Resumo. O Balanced Scorecard (BSC) é uma ferramenta de gestão estratégica que alinha a visão e a estratégia de uma empresa a objetivos e indicadores-chave de desempenho em quatro perspectivas: financeira, do cliente, de processos internos e de aprendizado e...

Para ter sucesso no longo prazo, toda empresa precisa de uma estratégia bem definida. Afinal, só com uma meta abrangente e um roteiro para chegar até ela é possível manter a visão do todo, priorizar o que importa e focar no essencial. Ao longo dos anos, surgiram vários métodos de gestão para ajudar nisso, e um deles é o Balanced Scorecard (BSC).

Resumo
  • A origem: criado em 1992 por Kaplan e Norton para corrigir o ponto cego de olhar só para métricas financeiras: as empresas otimizavam o lucro trimestral e ignoravam a satisfação do cliente e a inovação
  • As 4 perspectivas: Financeira (somos lucrativos?), Cliente (eles estão satisfeitos?), Processos internos (somos eficientes?), Aprendizado e crescimento (estamos melhorando?): juntas, elas evitam a visão de túnel
  • Maior fraqueza: o BSC é excelente para medir, mas rígido para se adaptar. Ele mostra onde você está, não como mudar de rumo quando o mercado muda
  • Combinação poderosa: o BSC define os KPIs estratégicos anuais nas 4 perspectivas; os OKRs desdobram isso em sprints trimestrais com metas desafiadoras: você ganha ao mesmo tempo a bússola e a agilidade para navegar

Neste artigo, você vai aprender exatamente o que é o Balanced Scorecard, como usá-lo na gestão estratégica e quais paralelos ele tem com os OKRs (Objectives and Key Results, ou Objetivos e Resultados-Chave).

O que você vai encontrar:

  • O que é o Balanced Scorecard? Definição e origem
  • O BSC na gestão estratégica: como funciona
  • O Balanced Scorecard é bom? Vantagens e desvantagens
  • BSC e OKRs: a combinação perfeita?
  • Conclusão: uma dupla mais forte
  • Balanced Scorecard: perguntas frequentes

O que é o Balanced Scorecard? Definição e origem

O Balanced Scorecard (BSC) é uma ferramenta de gestão que surgiu nos anos 1990 e ajuda as empresas a definir objetivos estratégicos e medidas de desempenho diretamente ligados à sua visão, missão e estratégia. Para isso, cria-se uma visão geral, o próprio Balanced Scorecard, na qual as metas mais importantes de uma empresa são apresentadas e conectadas diretamente às principais medidas de desempenho.
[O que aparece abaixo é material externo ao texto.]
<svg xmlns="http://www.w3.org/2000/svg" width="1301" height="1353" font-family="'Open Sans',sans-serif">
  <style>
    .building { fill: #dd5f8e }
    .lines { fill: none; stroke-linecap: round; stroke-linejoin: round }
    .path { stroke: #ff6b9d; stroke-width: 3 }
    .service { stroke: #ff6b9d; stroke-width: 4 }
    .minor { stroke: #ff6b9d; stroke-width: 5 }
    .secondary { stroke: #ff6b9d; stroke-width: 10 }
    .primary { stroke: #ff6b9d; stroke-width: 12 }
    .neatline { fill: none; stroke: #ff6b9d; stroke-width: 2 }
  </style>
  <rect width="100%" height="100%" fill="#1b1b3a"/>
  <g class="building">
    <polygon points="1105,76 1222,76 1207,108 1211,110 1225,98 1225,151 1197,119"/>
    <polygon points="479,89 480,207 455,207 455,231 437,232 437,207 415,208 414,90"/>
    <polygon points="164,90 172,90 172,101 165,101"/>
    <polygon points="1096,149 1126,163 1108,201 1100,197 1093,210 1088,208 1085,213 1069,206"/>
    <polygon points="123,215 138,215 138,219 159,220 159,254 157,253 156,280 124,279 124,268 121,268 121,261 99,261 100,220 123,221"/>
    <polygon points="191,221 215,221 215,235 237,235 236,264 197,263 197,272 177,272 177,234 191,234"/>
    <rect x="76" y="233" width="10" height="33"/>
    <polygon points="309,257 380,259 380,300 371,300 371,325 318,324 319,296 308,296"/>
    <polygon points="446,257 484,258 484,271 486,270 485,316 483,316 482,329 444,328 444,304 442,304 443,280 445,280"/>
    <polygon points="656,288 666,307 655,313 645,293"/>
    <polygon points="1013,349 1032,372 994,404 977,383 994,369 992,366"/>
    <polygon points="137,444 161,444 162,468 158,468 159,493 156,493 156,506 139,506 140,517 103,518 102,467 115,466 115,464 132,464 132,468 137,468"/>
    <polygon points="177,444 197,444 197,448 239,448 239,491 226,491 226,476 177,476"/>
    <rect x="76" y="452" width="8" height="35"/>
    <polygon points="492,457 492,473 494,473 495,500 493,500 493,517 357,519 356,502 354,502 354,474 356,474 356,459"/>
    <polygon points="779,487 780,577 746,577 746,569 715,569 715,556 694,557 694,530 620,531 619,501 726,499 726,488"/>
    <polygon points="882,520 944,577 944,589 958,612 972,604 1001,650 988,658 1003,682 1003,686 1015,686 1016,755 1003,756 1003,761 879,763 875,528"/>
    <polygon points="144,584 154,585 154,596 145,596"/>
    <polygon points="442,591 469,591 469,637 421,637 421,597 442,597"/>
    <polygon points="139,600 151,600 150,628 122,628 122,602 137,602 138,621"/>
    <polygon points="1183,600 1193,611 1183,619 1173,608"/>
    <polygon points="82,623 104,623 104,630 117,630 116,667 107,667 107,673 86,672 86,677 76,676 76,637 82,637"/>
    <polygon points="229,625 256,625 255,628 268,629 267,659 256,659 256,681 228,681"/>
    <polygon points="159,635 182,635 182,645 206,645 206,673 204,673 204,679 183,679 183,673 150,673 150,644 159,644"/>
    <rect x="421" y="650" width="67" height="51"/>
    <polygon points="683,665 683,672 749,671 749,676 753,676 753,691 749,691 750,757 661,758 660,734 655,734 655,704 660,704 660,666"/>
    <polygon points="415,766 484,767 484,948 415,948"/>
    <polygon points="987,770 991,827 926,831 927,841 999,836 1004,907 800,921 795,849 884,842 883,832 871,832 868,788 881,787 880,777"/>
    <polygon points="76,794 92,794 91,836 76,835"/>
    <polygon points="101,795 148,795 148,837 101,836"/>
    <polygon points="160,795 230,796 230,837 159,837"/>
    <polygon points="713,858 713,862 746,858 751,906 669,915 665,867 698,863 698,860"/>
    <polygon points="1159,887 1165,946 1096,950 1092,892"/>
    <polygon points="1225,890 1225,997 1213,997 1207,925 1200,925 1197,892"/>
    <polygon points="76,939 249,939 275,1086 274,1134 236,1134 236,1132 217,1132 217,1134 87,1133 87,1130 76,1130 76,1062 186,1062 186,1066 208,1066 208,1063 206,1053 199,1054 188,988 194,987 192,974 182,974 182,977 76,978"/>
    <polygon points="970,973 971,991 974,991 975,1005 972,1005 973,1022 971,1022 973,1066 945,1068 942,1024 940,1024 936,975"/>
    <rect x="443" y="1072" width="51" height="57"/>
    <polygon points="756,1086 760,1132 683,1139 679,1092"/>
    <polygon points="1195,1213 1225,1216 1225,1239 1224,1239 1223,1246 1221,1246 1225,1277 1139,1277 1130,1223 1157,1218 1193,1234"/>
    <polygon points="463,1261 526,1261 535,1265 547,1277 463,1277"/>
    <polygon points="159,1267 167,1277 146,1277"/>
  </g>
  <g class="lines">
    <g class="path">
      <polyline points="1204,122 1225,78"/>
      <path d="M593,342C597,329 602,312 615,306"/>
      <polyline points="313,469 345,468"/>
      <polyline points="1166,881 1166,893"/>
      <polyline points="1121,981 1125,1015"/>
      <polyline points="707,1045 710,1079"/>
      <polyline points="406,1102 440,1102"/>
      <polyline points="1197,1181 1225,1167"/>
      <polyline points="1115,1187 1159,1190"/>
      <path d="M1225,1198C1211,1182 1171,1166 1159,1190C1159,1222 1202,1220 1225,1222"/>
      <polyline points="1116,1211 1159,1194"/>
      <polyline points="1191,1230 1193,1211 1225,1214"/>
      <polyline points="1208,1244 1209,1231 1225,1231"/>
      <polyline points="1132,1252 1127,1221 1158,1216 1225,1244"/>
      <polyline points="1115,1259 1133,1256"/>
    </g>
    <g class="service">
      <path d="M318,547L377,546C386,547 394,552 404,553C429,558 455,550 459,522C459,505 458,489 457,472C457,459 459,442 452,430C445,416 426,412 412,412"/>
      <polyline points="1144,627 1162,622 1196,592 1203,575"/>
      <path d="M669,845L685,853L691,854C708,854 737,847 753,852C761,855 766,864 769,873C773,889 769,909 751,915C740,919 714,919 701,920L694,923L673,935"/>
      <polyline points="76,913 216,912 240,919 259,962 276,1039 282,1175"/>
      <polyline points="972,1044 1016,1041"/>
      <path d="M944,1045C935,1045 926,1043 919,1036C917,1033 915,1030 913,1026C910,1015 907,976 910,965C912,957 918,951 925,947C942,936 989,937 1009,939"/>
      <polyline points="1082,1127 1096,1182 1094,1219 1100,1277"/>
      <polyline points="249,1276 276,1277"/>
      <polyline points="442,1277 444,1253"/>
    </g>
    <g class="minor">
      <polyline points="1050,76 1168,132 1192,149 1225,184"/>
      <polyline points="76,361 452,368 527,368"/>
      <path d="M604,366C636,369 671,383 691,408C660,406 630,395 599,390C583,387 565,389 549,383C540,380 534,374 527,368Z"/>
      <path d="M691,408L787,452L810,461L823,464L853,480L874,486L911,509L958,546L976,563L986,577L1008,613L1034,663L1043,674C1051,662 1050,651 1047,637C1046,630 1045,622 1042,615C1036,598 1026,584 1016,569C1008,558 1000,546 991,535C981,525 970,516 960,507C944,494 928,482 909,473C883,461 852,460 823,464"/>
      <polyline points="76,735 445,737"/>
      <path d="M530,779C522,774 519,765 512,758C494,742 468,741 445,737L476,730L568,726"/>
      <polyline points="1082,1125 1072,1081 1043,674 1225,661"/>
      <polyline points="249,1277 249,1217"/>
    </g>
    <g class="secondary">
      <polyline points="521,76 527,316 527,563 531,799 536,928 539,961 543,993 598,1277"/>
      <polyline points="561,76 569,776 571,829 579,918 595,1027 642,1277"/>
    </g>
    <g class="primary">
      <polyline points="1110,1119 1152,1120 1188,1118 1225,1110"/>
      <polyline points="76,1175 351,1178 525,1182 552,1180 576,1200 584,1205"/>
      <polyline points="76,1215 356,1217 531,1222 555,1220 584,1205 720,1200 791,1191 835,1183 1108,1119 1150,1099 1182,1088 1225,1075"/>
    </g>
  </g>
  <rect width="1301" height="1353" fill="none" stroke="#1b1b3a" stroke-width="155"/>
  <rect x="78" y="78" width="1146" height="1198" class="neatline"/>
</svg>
Assim, o Balanced Scorecard torna visíveis, de forma simples, o planejamento estratégico e os indicadores-chave de desempenho da empresa. A visão e a missão da empresa passam a ser compreendidas por todos os colaboradores, e é possível ver a qualquer momento se os objetivos estratégicos foram alcançados e se a empresa está "no caminho certo". Aqui, o fundamental é mapear apenas as metas que realmente importam para a empresa.

As quatro perspectivas do Balanced Scorecard

Como o próprio nome diz, o Balanced Scorecard precisa ser equilibrado. Por isso, o desempenho de uma empresa é sempre analisado sob quatro perspectivas:

  • A perspectiva financeira reúne as medidas financeiras tradicionais, como lucro, vendas e retorno sobre o investimento. O foco está na lucratividade da empresa e nos interesses dos acionistas.
  • A perspectiva do cliente mostra se os desejos dos clientes estão sendo atendidos. Exemplos de indicadores aqui são a satisfação do cliente, as reclamações, a taxa de recompra ou as recomendações.
  • A perspectiva dos processos internos descreve o quão bem (ou mal) os processos internos do negócio funcionam. O prazo de entrega, a taxa de retrabalho ou a taxa de erros, por exemplo, podem servir de indicadores para medir o desempenho desses processos.
  • A perspectiva de aprendizado e crescimento mostra o quanto a empresa está preparada para o futuro e é capaz de crescer e explorar seu potencial. Aqui se medem, entre outras coisas, as inovações de produto, a satisfação dos colaboradores e a imagem da empresa.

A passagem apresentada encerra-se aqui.